# Pattern Matching

By Kaz Zhou, September 2020. Revised May 2021

Patterns take on many appearances, such as:

• Constants: 150
• Variables: x
• Wildcard: _
• Tuples: (true, _)
• Constructors (which may contain other patterns):
• Lists: x::xs
• Other datatypes: Node(L,x,R)

Patterns can be matched against values to form bindings. Consider the following declaration:

val (x,y) = (1,2)

The result is that 1 gets bound to x, and 2 gets bound to y.

Pattern matching may fail. For example, the following raises exception Bind.

val 10 = 9

Besides val declarations, pattern matching is also used in function declarations, lambda expressions, and case expressions.

## Function declarations:

fun fact 0 = 1
| fact n = n * fact(n-1)


The function fact is given an int as input. If the input successfully matches the pattern 0, then the function returns 1. Otherwise, the input is matched with the pattern n, binding the input to n. For example, if we evaluate fact 5, then 5 is bound to n, so the expression becomes 5 * fact(4).

Each clause of the function declaration tells fact what it should do, depending on the input. The bar, |, acts as a separator between the two clauses.

Note that it's important for your patterns to be exhaustive. The above function is fine, because all values of type int can match with either 0 or n. However, suppose we had the following function:

fun fiction 1 = 1
| fiction 2 = 2
| fiction 3 = 6


There are many inputs which do not match with either 1, 2, or 3. For example, fiction 4 would raise exception Match.

A more subtle bug is when patterns are redundant. The following example has the clauses of fact swapped.

fun factloop n = n * factloop(n-1)
| factloop 0 = 1


The second clause of factloop never gets executed! When evaluating factloop 0, SML will try to match 0 to each pattern, in order. Therefore, factloop 0 steps to 0 * factloop(-1), because 0 can match to n. Convince yourself that factloop k will loop forever for any k of type int!

## Lambda expressions:

(fn [] => false | x::xs => true) [1,2,3]

The lambda expression is similar to a function, as it turns an input into an output. In the example above, [1,2,3] is the input. It doesn't match with [], but it does match with x::xs. Namely, 1 gets bound to x, and the list [2,3] gets bound to xs. As a result of this successful pattern matching, the lambda expression returns true.

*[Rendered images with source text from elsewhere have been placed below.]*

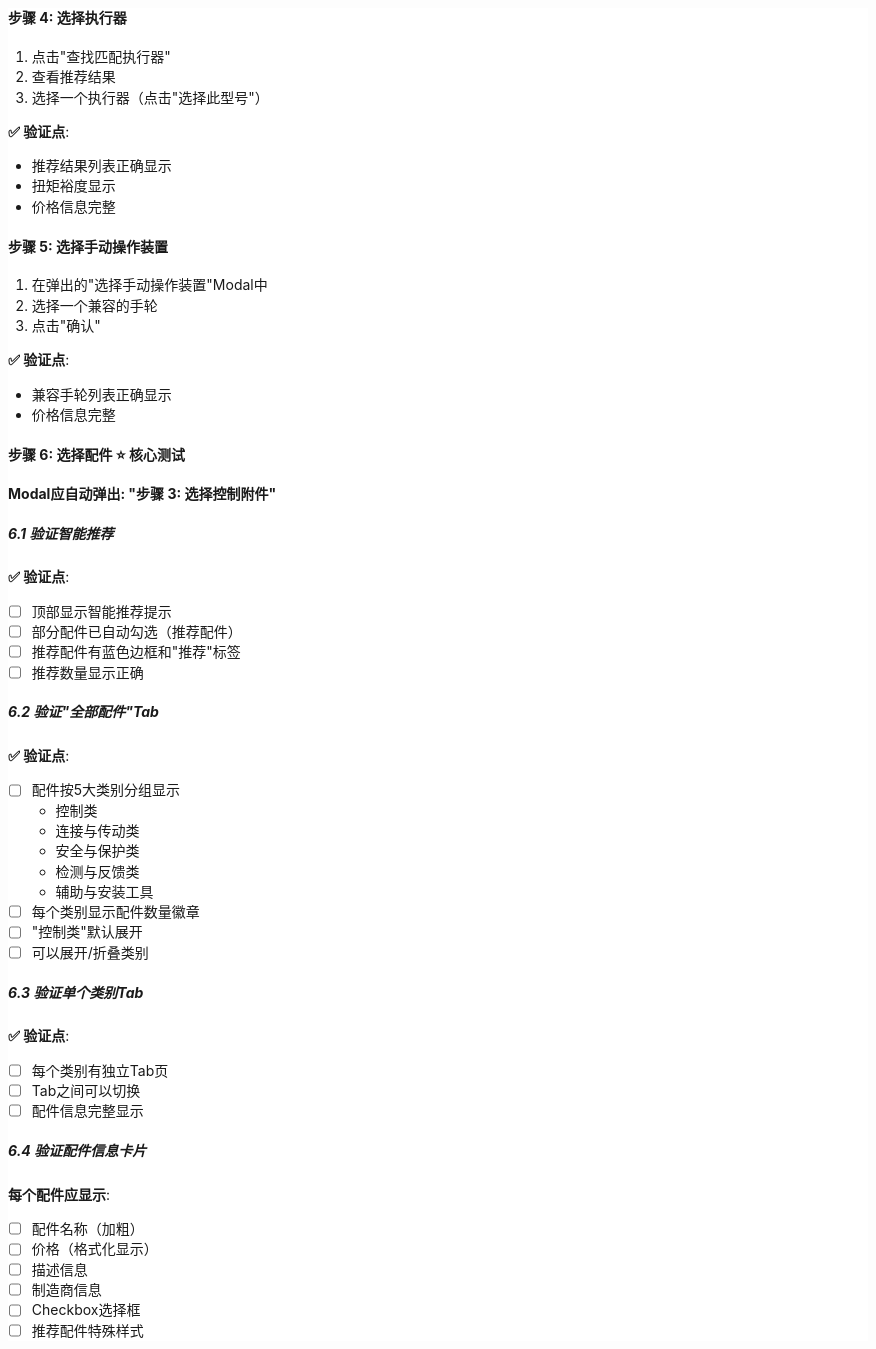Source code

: #### 步骤 4: 选择执行器
1. 点击"查找匹配执行器"
2. 查看推荐结果
3. 选择一个执行器（点击"选择此型号"）

**✅ 验证点**:
- 推荐结果列表正确显示
- 扭矩裕度显示
- 价格信息完整

#### 步骤 5: 选择手动操作装置
1. 在弹出的"选择手动操作装置"Modal中
2. 选择一个兼容的手轮
3. 点击"确认"

**✅ 验证点**:
- 兼容手轮列表正确显示
- 价格信息完整

#### 步骤 6: 选择配件 ⭐ 核心测试
**Modal应自动弹出: "步骤 3: 选择控制附件"**

##### 6.1 验证智能推荐
**✅ 验证点**:
- [ ] 顶部显示智能推荐提示
- [ ] 部分配件已自动勾选（推荐配件）
- [ ] 推荐配件有蓝色边框和"推荐"标签
- [ ] 推荐数量显示正确

##### 6.2 验证"全部配件"Tab
**✅ 验证点**:
- [ ] 配件按5大类别分组显示
  - 控制类
  - 连接与传动类
  - 安全与保护类
  - 检测与反馈类
  - 辅助与安装工具
- [ ] 每个类别显示配件数量徽章
- [ ] "控制类"默认展开
- [ ] 可以展开/折叠类别

##### 6.3 验证单个类别Tab
**✅ 验证点**:
- [ ] 每个类别有独立Tab页
- [ ] Tab之间可以切换
- [ ] 配件信息完整显示

##### 6.4 验证配件信息卡片
**每个配件应显示**:
- [ ] 配件名称（加粗）
- [ ] 价格（格式化显示）
- [ ] 描述信息
- [ ] 制造商信息
- [ ] Checkbox选择框
- [ ] 推荐配件特殊样式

You should still make sure your patterns are exhaustive. For example, the following expression raises exception Match:

(fn [] => false) [1,2,3]

## Case expressions:

fun fact' x =
case x of
0 => 1
| n => n * fact' (n-1)


First, note that fact' does the same thing as fact. However, it uses an extra case expression.

Let's consider what happens when we evaluate fact' 5. First, 5 gets bound to x. Then, the case expression tries to match 5 to a pattern. In this scenario, 5 successfully pattern matches with n, so 5 gets bound to n. Therefore, fact' 5 evaluates to 5 * fact' 4.

As usual, the patterns in case expressions should be exhaustive.